Adromischus are desirable leaf succulents which can be grown on a sunny window ledge. Their varied colour, leaf markings and form makes them highly collectable.
Cotyledon includes interesting shrubby species with succulent stems and leaves. Some species have showy tubular yellow, orange or red flowers.
The genus Crassula includes the well-known Jade or Money Plants and other small succulent sub-shrubs, choice miniatures and mat-forming plants some of which are frost-hardy.
The succulent rosettes of Dudleyas and Echeverias are insufficiently hardy to survive a cold, wet winter, but they are often used as summer bedding plants and housed under glass for the winter.
Kalanchoe includes succulent plants with showy flowers, that are propagated in vast numbers.
Sedums are well known for hardy mat-forming succulent Stonecrops and for larger hardy succulent species such as Hylotelephium (Sedum) telephium which provides useful flower colour in the garden in late summer and early autumn.
Sempervivum, Jovibarba and Rosularia form clumps of succulent rosettes, with hardy cultivars in many colours and forms. Sempervivums add an exotic touch to any garden.

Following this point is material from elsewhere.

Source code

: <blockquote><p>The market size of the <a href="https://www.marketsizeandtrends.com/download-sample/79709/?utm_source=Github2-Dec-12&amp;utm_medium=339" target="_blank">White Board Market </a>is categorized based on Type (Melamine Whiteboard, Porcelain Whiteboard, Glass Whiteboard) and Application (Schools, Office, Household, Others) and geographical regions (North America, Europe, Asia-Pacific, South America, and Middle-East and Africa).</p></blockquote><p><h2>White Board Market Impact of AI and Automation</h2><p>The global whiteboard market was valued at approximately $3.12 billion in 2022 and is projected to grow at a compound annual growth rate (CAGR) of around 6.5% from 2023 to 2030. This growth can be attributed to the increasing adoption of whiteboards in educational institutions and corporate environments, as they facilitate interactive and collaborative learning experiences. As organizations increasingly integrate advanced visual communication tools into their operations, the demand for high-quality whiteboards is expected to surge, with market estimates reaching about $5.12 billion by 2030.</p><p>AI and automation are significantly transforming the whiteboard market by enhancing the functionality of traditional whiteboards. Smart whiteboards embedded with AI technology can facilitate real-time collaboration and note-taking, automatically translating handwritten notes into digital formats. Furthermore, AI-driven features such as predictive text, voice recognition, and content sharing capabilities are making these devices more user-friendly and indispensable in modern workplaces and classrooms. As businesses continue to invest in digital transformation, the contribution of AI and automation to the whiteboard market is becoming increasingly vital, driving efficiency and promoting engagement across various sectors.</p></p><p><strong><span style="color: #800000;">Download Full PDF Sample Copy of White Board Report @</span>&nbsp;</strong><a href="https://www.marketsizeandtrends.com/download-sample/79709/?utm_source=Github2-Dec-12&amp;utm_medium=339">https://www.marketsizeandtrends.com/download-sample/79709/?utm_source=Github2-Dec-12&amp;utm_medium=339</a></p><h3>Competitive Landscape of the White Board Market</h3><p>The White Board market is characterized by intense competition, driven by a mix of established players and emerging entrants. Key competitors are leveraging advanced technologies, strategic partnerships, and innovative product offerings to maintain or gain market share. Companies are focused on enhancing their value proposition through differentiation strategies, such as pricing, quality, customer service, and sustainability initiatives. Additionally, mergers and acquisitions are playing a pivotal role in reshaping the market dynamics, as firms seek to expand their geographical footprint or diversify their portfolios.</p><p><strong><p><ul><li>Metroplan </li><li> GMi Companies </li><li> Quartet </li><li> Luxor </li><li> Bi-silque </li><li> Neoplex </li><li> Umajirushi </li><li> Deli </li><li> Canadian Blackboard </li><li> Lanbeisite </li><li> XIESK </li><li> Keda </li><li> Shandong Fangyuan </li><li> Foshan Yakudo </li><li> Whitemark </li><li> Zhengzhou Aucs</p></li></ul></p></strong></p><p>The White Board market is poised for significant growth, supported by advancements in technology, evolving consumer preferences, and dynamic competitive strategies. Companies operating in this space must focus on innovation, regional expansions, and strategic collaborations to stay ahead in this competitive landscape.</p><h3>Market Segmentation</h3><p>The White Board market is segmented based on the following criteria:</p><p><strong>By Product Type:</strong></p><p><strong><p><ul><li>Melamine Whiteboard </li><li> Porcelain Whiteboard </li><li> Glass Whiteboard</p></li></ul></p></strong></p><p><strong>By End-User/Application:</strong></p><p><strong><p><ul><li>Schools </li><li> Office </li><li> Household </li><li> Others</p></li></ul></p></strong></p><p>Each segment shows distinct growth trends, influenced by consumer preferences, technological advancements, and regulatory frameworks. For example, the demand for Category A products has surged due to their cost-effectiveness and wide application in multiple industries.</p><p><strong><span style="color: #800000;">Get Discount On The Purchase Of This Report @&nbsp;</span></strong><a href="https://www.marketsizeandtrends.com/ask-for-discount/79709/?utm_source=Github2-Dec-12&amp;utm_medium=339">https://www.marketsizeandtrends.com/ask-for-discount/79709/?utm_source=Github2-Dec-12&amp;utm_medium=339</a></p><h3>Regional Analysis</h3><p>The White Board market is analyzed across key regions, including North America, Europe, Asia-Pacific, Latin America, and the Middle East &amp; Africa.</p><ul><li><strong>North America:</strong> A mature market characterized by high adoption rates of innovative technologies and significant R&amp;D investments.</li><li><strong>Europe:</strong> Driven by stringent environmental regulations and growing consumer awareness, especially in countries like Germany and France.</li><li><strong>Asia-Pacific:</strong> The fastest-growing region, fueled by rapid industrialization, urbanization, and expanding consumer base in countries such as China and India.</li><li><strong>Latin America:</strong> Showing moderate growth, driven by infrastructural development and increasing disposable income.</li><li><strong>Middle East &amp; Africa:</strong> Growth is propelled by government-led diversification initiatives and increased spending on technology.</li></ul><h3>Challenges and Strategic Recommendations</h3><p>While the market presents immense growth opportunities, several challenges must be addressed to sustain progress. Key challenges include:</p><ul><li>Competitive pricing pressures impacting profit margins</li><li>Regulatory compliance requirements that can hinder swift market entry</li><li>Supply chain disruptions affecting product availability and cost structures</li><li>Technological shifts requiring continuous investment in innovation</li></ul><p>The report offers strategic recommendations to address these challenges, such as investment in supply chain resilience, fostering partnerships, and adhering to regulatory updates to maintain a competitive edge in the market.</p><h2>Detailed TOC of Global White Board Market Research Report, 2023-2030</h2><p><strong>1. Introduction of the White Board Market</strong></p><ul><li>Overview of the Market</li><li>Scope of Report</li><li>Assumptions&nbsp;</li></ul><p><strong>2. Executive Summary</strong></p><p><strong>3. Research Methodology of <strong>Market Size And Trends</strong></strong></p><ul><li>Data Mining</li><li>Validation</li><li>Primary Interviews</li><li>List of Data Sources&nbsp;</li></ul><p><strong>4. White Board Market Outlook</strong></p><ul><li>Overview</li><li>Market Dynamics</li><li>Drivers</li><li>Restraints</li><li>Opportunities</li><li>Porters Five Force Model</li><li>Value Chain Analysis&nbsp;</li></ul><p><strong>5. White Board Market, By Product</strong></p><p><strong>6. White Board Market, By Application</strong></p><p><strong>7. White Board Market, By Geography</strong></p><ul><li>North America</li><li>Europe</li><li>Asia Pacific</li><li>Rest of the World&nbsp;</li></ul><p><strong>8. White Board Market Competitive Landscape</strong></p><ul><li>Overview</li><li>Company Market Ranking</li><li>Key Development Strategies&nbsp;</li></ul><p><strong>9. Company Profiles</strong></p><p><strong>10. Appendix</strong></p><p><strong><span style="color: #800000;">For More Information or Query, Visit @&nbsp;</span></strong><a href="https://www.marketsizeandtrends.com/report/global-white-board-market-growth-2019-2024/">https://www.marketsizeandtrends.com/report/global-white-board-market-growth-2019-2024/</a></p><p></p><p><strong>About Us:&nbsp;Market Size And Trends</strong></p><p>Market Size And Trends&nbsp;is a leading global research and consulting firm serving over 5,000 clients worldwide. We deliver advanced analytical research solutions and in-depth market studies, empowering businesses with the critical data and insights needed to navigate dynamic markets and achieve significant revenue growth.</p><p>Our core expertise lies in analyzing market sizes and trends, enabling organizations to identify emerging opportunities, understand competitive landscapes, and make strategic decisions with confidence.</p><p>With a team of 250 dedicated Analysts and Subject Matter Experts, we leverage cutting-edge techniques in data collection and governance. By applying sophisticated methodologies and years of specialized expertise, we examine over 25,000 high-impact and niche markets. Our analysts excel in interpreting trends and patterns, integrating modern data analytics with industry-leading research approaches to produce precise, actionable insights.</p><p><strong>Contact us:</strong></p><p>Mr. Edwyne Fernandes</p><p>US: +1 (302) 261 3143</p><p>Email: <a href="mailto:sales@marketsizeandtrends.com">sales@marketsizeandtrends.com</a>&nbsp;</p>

Tylecodon is a South African genus of small shrubby succulent plants with swollen stems that grow and produce leaves during the winter, flowering in the spring or summer.
Umbilicus or Pennyworts are small plants with characteristic succulent leaves that have a navel-like depression over the site of stem attachment on the underside.
Some Crassulaceae are poisonous, especially in the genera Cotyledon, Kalanchoe and Tylecodon whose members contain cardiotoxic and cumulatively neurotoxic Cotyledoside, and should not be consumed or fed to animals. These plants are unpopular with South African farmers as they cause a wasting disease Krimpsiekte or death of livestock.